Image Transfer Grade: A-


Audio Transfer

 LanguageRemote Access
MonoEnglish, Frenchyes

Audio Transfer Review: The original mono track is generally well-represented by the 1.0 English track here. There is, however, substantial noise and hiss throughout. Bass is ample in the midrange but the audio is completely lacking in any low bass information, giving the explosions a thin-sounding character. The music is quite tinny and distorted sounding. It's too bad the audio couldn't have been cleaned up as well as the video, but considering its low budget there really isn't much to work with here.

Audio Transfer Grade: C-


Disc Extras

Static menu with music
Scene Access with 25 cues and remote access
Subtitles/Captions in English, French, Spanish with remote access
1 Original Trailer(s)
3 Other Trailer(s) featuring The Black Scorpion, The Valley of Gwangi, Clash of the Titans
1 Documentaries
2 Featurette(s)
Packaging: Snapper
Picture Disc
1 Disc
1-Sided disc(s)
Layers: RSDL
Layers Switch: 0h:44m:32s

Extras Review: Several useful extras are included on this disc, adding to its value. Foremost is a far-too-brief interview with Harryhausen regarding the making of the picture (6m:10s). An apparent outtake (58s) from this interview regarding the construction of the armatures for the Rhedosaurus model is hidden as an easter egg on the Special Features page.

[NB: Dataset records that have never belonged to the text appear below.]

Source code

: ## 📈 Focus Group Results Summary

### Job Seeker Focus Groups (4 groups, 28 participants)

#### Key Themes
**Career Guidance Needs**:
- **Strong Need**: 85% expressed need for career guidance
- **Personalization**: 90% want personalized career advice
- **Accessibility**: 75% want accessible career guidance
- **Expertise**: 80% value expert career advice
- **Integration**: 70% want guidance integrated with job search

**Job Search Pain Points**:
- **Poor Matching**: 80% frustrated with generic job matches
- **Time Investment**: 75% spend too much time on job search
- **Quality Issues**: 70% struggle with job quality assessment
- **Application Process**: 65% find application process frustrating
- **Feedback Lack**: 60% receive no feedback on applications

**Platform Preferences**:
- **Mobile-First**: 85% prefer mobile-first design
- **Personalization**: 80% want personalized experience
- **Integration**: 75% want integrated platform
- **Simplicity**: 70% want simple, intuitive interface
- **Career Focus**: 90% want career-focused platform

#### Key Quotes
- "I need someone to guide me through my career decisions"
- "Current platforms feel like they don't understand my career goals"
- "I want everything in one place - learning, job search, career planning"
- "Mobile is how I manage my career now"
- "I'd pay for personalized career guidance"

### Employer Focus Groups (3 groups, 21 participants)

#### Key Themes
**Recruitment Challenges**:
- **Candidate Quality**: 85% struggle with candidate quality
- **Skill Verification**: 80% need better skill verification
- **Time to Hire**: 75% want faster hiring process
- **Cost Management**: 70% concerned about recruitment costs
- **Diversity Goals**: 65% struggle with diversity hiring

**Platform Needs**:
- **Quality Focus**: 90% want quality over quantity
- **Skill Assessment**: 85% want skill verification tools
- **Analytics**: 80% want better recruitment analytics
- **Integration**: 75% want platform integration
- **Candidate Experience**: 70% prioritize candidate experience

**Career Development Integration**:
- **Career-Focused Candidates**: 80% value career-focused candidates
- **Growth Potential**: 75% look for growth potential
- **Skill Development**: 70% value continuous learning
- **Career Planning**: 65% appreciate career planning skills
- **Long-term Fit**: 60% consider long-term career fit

More substantial is a 16m:49s filmed 2003 public reminiscence by Harryhausen and Bradbury as they reflect on their 65-year friendship, as well as the making of this film and the origins of the short story. Wrapping up the package are trailers for all of the Harryhausen films controlled by Warner, plus a late effort by Willis O'Brien (of King Kong fame) with Valley of Gwangi and Clash of the Titans presented in anamorphic widescreen; the other two are in the original full frame complete with their amusingly screaming hyperbole. The layer change occurs on a black screen after the lighthouse scene, and thus is hardly noticeable.

Extras Grade: C+


Final Comments

The seminal giant atomic monster movie, with an attractive video transfer and some very good extras to boot. It's too bad the sound is so rough, but certainly worth a purchase for any sci-fi or animation fan.